Highlights of FBA’s “Highlights of the Supreme Court’s 2013-2014 Term”

On July 17, the Federal Bar Association hosted its second-annual panel discussion of the highlights of the Supreme Court’s most recent term. Held at the U.S. Courthouse in Baltimore, presenters included the Hon. Benson Everett Legg (Ret.), former judge of the U.S. District Court for the District of Maryland; the Hon. Joseph F. Murphy Jr. (Ret.), former judge of the Court of Appeals of Maryland; Suget Raman, the current appellate chief of the U.S. Attorney General’s Office for the District of Maryland; and Jonathan Biran, a previous appellate chief of that Office and, more notably, current contributor to this blog. (Potential bias alert: Judge Legg is this author’s former employer, and Judge Murphy and the author are currently members of the same firm.) A recap of the event, along with these distinguished commentators’ takes on the cases that most caught their attention, appears below (after the jump).

The panel began with a slate of criminal cases, with Judge Legg addressing Abramski v. United States, the latest major gun decision to come down from the Court. In that case, Bruce Abramski, as a former police officer, got a discount from the seller that he used to purchase a 9mm Glock handgun for his uncle, who was not otherwise legally prevented from buying a gun in any way. In doing so, Abramski indicated on a form from the Bureau of Alcohol, Tobacco, and Firearms that he was not obtaining the weapon on behalf of another person.

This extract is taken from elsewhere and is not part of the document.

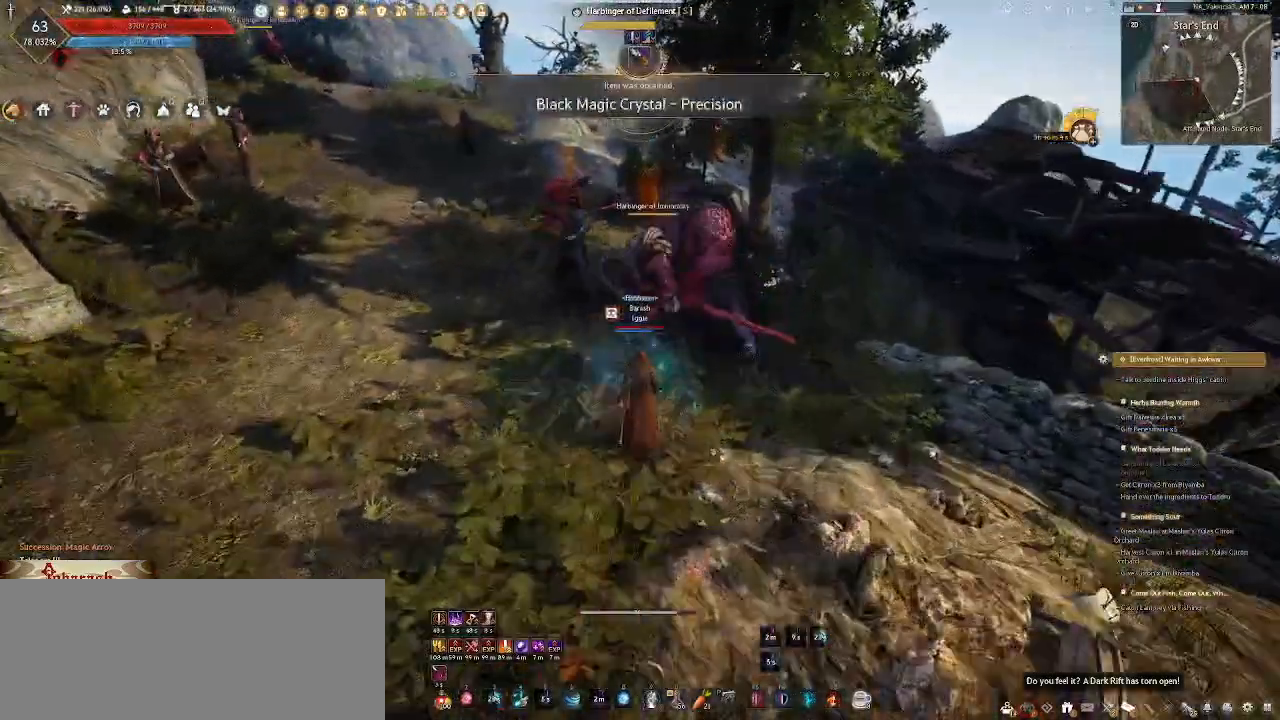
{"keys": ["shift_l", "w"], "mouse": [], "events": []}
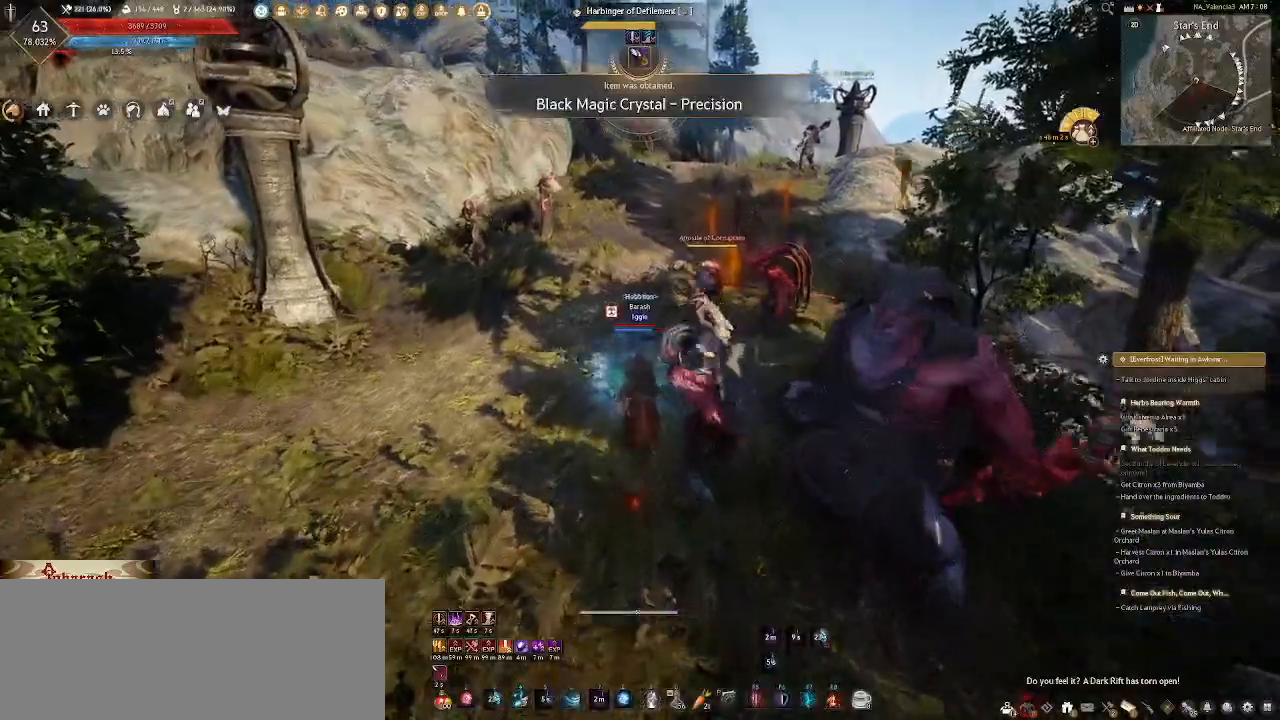
{"keys": ["shift_l", "w"], "mouse": [], "events": []}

After he was later arrested on suspicion of bank robbery, a search of his home revealed that his uncle had given him $400 to buy the gun, and he was charged with violating 18 U.S.C. § 922(a)(6) by failing to disclose this “material fact” on the form and for failing to disclose information that the federally licensed firearms dealer was required to keep.

As summarized by Judge Legg, the Court was charged with determining (1) whether a buyer’s purchase of a gun for another individual who could have legally purchased the gun was a “material fact” under the statute, and (2) whether a federally licensed firearms dealer is required to keep information about the buyer’s intent to purchase the gun for another. Justice Kagan, writing for the majority, answered in the affirmative to both questions. Because the scheme sets forth a number of steps to verify the purchaser’s identity and maintain records of the same, the Court reasoned, the statute is concerned with who actually is receiving the weapon, not just the person merely undergoing the transaction.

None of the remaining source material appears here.